Jim Brown, former executive director for Youth In Need (YIN), reached out to the family and helped Rick and Mary learn to channel the grief.

“You never get over it, you become different,” said Rick. “You learn to have the strength to talk about it. You learn how to channel that grief in a different way that makes you stronger.”

So the couple decided to channel that devastating grief and focus their energy on working with the youth. Rick has been on the board of directors at YIN for the last 25 years, and Mary worked with teen parents.

“When you see these kids from not the best circumstances, how they start maturing–even being able to live on their own and having their own successes in life–that’s really rewarding,” said Mary.

The entire family got involved with the teens participating in the transitional living program.

“They embraced it and thought it was an adventure,” said Rick. “They got to meet new and neat people.”

The family would visit the teens at the Youth In Need transitional homes for game night or dinner.  Or the Leach family would all go bowling, see a movie or play demolition ball.

“We didn’t act like it was a chore or a duty. It was just something we wanted to do,” said Mary. “We made it pleasant. We made it fun.”

“The kids just thought it was a good time,” said Rick.

Over the years, Mary and Rick were honored as a Celebration of Youth Honoree for Youth In Need, and the couple was also named Volunteer of the Year.

In addition to Youth In Need, the family has been involved with numerous charities, including Five Acres, St. Jude, Village of the Blue Rose, and Community Living Inc.  

On March 3, Rick was honored with the Legacy Award from Community Living Inc. for his decades of community service to the organization.

Youth In Need also named an annual award after Shawn, which the couple introduces and hands out each year at the Legacy Ball. Shawn was an artist who loved to draw and used his art as a form of therapy. His photo hangs on the wall in the Art Gallery at the YIN corporate office.

“He has continued to impact lives even after he passed away,” said Rick.  
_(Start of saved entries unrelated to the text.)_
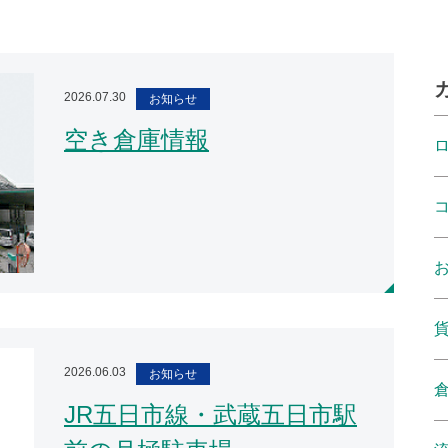
2026.07.30
お知らせ
空き倉庫情報
2026.06.03
お知らせ
JR五日市線・武蔵五日市駅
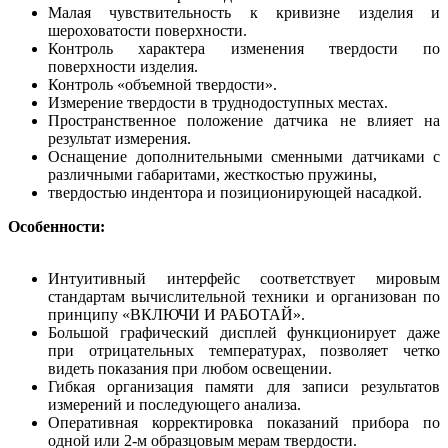
Малая чувствительность к кривизне изделия и
шероховатости поверхности.
Контроль характера изменения твердости по
поверхности изделия.
Контроль «объемной твердости».
Измерение твердости в труднодоступных местах.
Пространственное положение датчика не влияет на
результат измерения.
Оснащение дополнительными сменными датчиками с
различными габаритами, жесткостью пружины,
твердостью индентора и позиционирующей насадкой.
Особенности:
Интуитивный интерфейс соответствует мировым
стандартам вычислительной техники и организован по
принципу «ВКЛЮЧИ И РАБОТАЙ».
Большой графический дисплей функционирует даже
при отрицательных температурах, позволяет четко
видеть показания при любом освещении.
Гибкая организация памяти для записи результатов
измерений и последующего анализа.
Оперативная корректировка показаний прибора по
одной или 2-м образцовым мерам твердости.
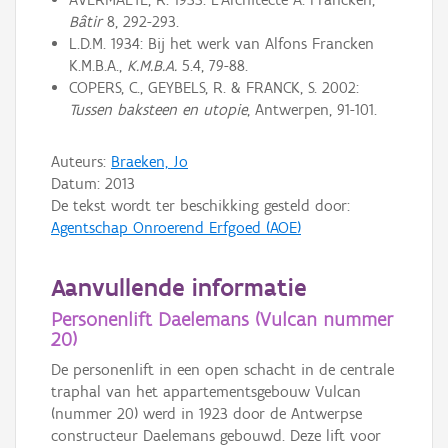
Bâtir
8, 292-293.
L.D.M. 1934: Bij het werk van Alfons Francken
K.M.B.A.,
K.M.B.A.
5.4, 79-88.
COPERS, C., GEYBELS, R. & FRANCK, S. 2002:
Tussen baksteen en utopie
, Antwerpen, 91-101.
Auteurs:
Braeken, Jo
Datum:
2013
De tekst wordt ter beschikking gesteld door:
Agentschap Onroerend Erfgoed (AOE)
Aanvullende informatie
Personenlift Daelemans (Vulcan nummer
20)
De personenlift in een open schacht in de centrale
traphal van het appartementsgebouw Vulcan
(nummer 20) werd in 1923 door de Antwerpse
constructeur Daelemans gebouwd. Deze lift voor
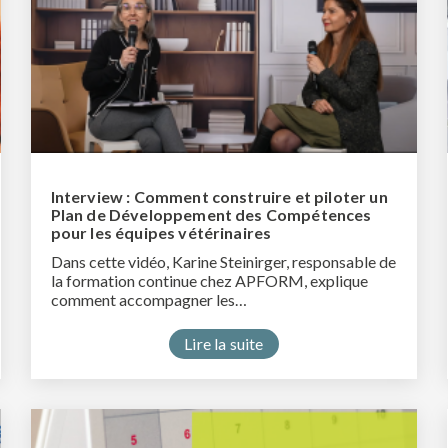
Interview : Comment construire et piloter un
Plan de Développement des Compétences
pour les équipes vétérinaires
Dans cette vidéo, Karine Steinirger, responsable de
la formation continue chez APFORM, explique
comment accompagner les…
Lire la suite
About eight years after Shawn’s death, the family received some shocking news. Jim Brown came to Rick’s office and shared that there was a young woman who thought that Shawn was the father to her nine-year-old daughter.

The family was skeptical, but since Shawn was adopted, the family couldn’t do a DNA test. Rick asked the mother to send a picture of the little girl.
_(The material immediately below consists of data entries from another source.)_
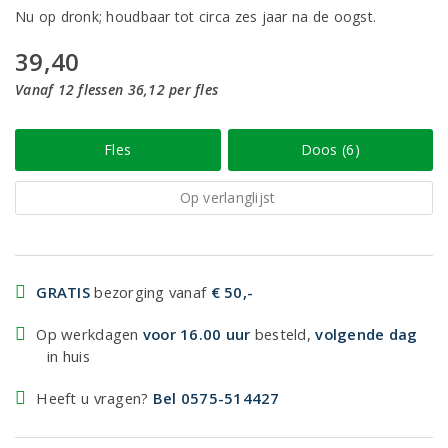
Nu op dronk; houdbaar tot circa zes jaar na de oogst.
39,40
Vanaf 12 flessen 36,12 per fles
Fles
Doos (6)
Op verlanglijst
GRATIS
bezorging vanaf
€ 50,-
Op werkdagen
voor 16.00 uur
besteld,
volgende dag
in huis
Heeft u vragen?
Bel 0575-514427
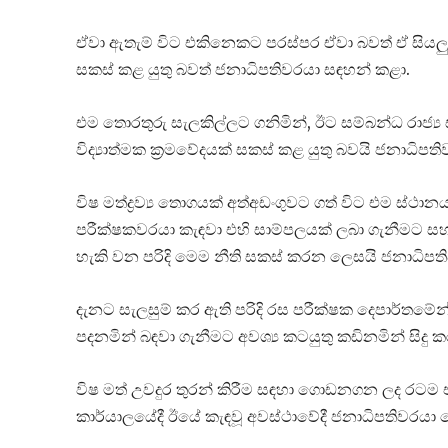
ඒවා ඇතැම් විට එකිනෙකට පරස්පර ඒවා බවත් ඒ සියලු 
සකස් කළ යුතු බවත් ජනාධිපතිවරයා සඳහන් කළා.
එම තොරතුරු සැලකිල්ලට ගනිමින්, ඊට සම්බන්ධ රාජ්‍
විද්‍යාත්මක ක්‍රමවේදයක් සකස් කළ යුතු බවයි ජනාධි
විෂ මත්ද්‍රව්‍ය තොගයක් අත්අඩංගුවට ගත් විට එම ස්ථා
පරීක්ෂකවරයා කැඳවා එහි සාම්පලයක් ලබා ගැනීමට සහ ඉන
හැකි වන පරිදි මෙම නීති සකස් කරන ලෙසයි ජනාධිපතිව
දැනට සැලසුම් කර ඇති පරිදි රස පරීක්ෂක දෙපාර්තමේන
පදනමින් බඳවා ගැනීමට අවශ්‍ය කටයුතු කඩිනමින් සිදු
විෂ මත් උවදුර තුරන් කිරීම සඳහා ගොඩනගන ලද රටම
කාර්යාලයේදී ඊයේ කැඳවූ අවස්ථාවේදී ජනාධිපතිවරයා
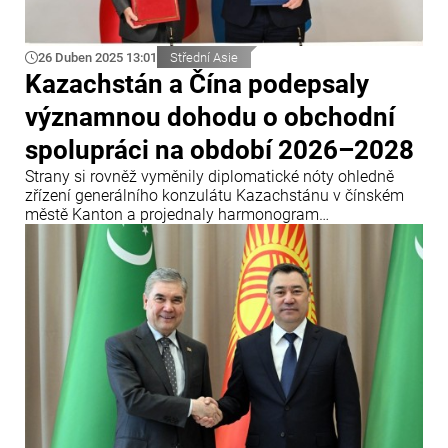
26 Duben 2025 13:01
Střední Asie
Kazachstán a Čína podepsaly
významnou dohodu o obchodní
spolupráci na období 2026–2028
Strany si rovněž vyměnily diplomatické nóty ohledně
zřízení generálního konzulátu Kazachstánu v čínském
městě Kanton a projednaly harmonogram
nadcházejících bilaterálních návštěv a událostí
plánovaných na tento rok.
“They sent a picture…and they looked like twins,” said Rick. “Mary and I knew immediately that this had to be his daughter. We had no doubt, but we needed proof.”

When Shawn passed away, the family donated his corneas.  Grasping at straws, Rick contacted the hospital to see if there was a plasma sample that could be tested for DNA. The lab technician explained to Rick that the samples are spun down, and that only the white blood cells are kept. The red blood cells house the DNA. Rick asked if she would just check. Three days later, the hospital called the family.

“She said I cannot explain it; I have tens of thousands of these samples but for some reason this sample did not get spun down,” said Rick. The lab was able to retrieve DNA from the sample, to prove that the child was in fact, Shawn’s daughter.

“It was just a crazy blessing,” said Rick, whose granddaughter is now 25.

Shawn passed away within the first year of his daughter’s life, and he was unaware of her existence.  The family shared all of their memories of Shawn with the daughter he never had the chance to meet.

“We’ve always kept Shawn very present in our lives,” said Rick. “He was our son. He wasn’t our adopted son. He was our son.”

When the couple isn’t out volunteering their time, talent and treasure, they have found a new love—grandchildren. Rick and Mary now have three granddaughters who have shown the couple the joys of being grandparents.

“We knew it would be fun (to be grandparents), but it’s beyond fun,” said Rick.

“Seeing our oldest granddaughter grow up and mature into an awesome adult is really satisfying,” said Mary.

So their love of children, and of Community…continues.